> **Task prompt**:
Across all the entries below, how many lines contain the string "Premium"? The number by itself is the answer.

Top of Excerpted data

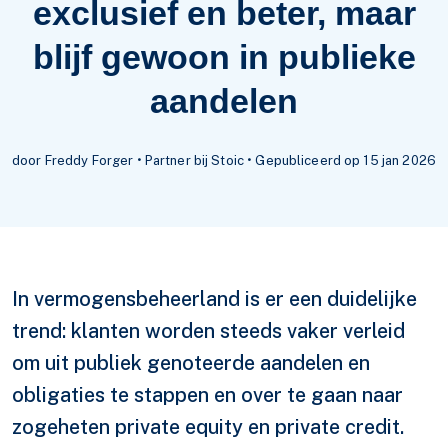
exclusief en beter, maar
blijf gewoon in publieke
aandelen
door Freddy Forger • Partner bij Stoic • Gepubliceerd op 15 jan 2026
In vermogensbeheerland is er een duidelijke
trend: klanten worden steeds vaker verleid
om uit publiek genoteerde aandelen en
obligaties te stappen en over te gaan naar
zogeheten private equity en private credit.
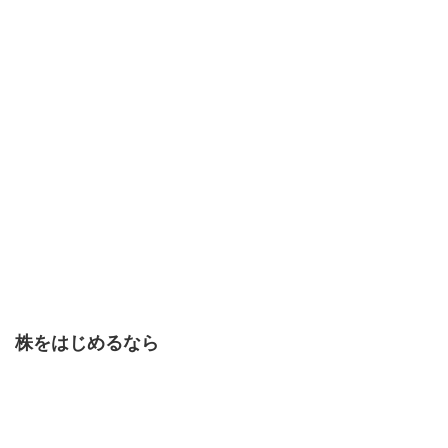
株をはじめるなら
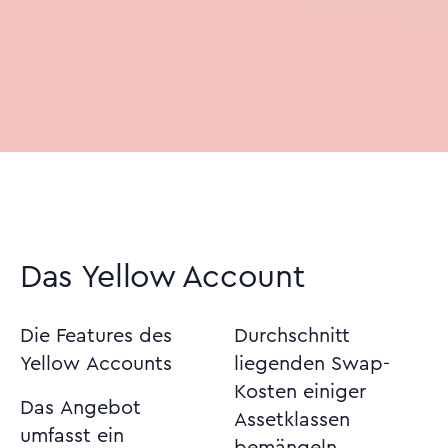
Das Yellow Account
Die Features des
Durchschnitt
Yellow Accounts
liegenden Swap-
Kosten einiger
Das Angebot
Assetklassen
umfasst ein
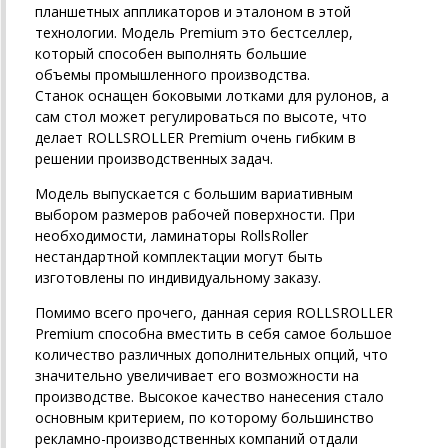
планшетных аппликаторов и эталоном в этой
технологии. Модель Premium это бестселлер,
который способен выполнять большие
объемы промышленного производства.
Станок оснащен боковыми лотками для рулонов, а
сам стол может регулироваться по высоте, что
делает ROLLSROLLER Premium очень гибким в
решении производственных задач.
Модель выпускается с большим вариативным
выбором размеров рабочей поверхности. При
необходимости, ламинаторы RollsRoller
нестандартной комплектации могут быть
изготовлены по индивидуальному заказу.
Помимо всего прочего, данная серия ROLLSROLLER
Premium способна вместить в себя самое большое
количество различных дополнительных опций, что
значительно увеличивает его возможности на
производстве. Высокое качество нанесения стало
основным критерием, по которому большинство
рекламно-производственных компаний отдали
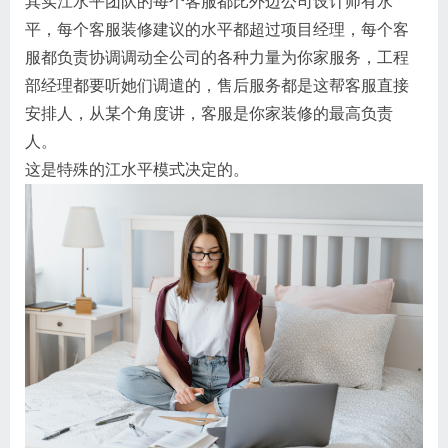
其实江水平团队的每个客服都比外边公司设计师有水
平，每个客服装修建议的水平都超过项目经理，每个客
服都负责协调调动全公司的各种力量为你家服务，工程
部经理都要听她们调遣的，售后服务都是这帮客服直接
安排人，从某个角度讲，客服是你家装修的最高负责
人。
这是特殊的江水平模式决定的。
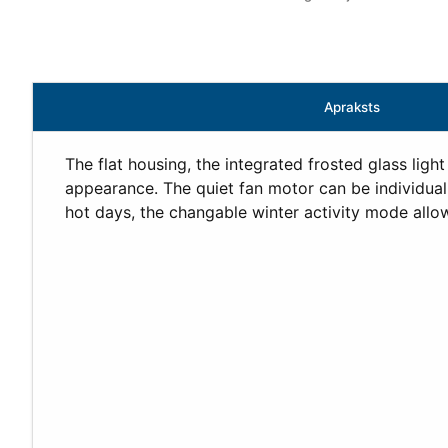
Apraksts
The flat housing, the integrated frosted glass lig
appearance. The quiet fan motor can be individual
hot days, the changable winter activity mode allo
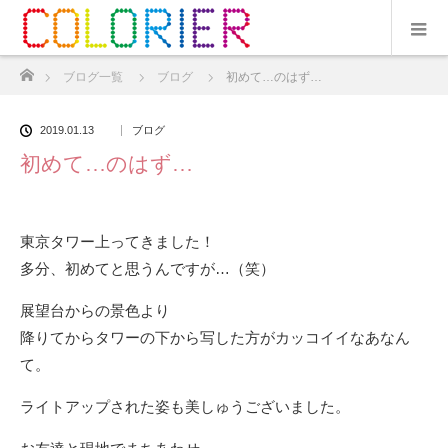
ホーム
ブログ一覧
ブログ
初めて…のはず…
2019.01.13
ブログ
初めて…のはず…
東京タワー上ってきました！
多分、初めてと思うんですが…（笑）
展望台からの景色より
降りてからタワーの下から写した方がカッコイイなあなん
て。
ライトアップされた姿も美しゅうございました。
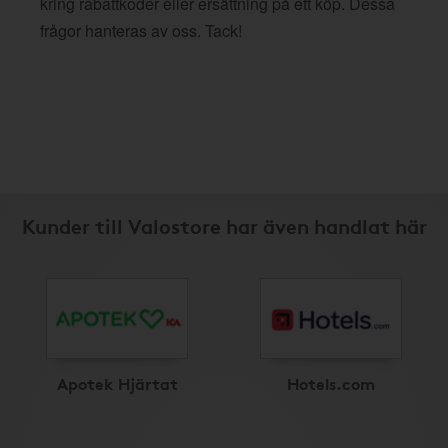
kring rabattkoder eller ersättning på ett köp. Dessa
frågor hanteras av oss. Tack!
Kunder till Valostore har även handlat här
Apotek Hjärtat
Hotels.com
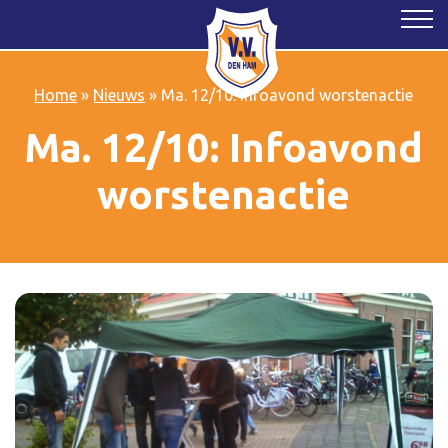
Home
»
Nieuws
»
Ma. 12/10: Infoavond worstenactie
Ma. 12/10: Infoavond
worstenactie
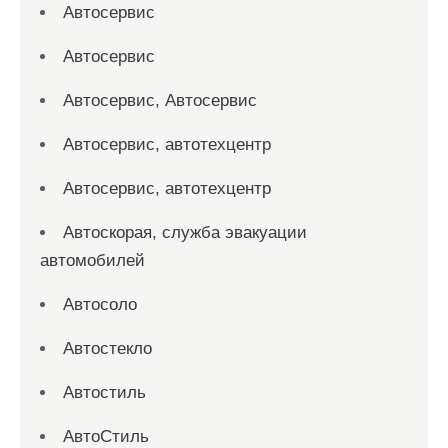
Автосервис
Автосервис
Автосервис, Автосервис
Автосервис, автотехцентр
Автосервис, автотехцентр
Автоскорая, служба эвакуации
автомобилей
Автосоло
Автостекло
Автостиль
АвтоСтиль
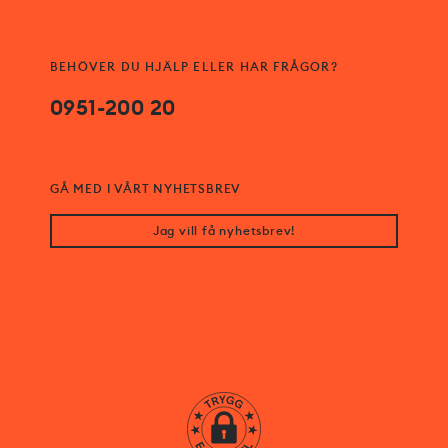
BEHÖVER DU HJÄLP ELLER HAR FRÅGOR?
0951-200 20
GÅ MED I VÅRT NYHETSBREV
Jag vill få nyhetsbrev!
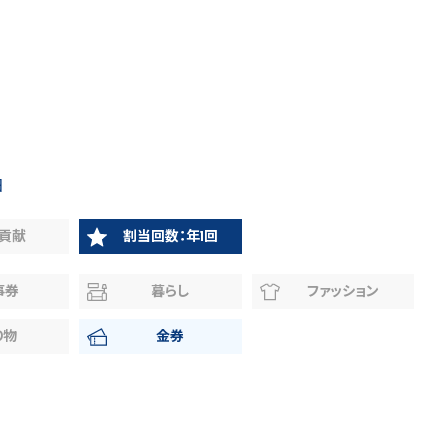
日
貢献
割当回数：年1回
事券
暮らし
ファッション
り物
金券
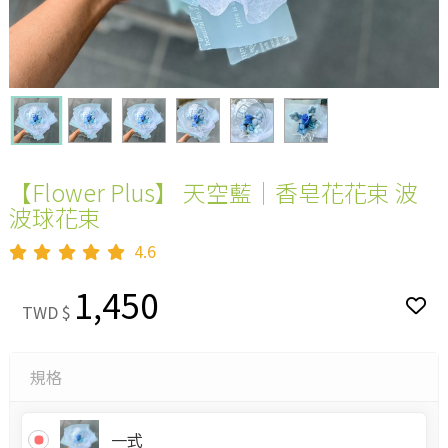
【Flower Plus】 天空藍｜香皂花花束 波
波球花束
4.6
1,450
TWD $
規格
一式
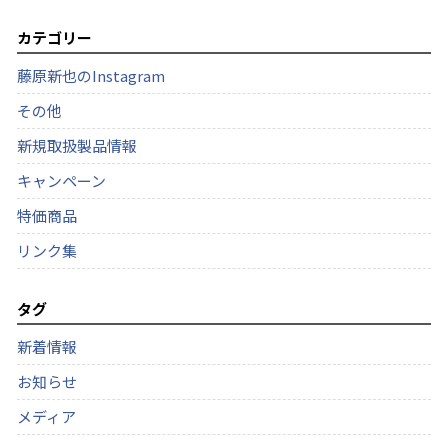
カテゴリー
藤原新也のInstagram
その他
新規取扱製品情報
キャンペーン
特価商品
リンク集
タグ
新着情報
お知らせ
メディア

Bottom of Excerpted data

> **Exercise result**:
3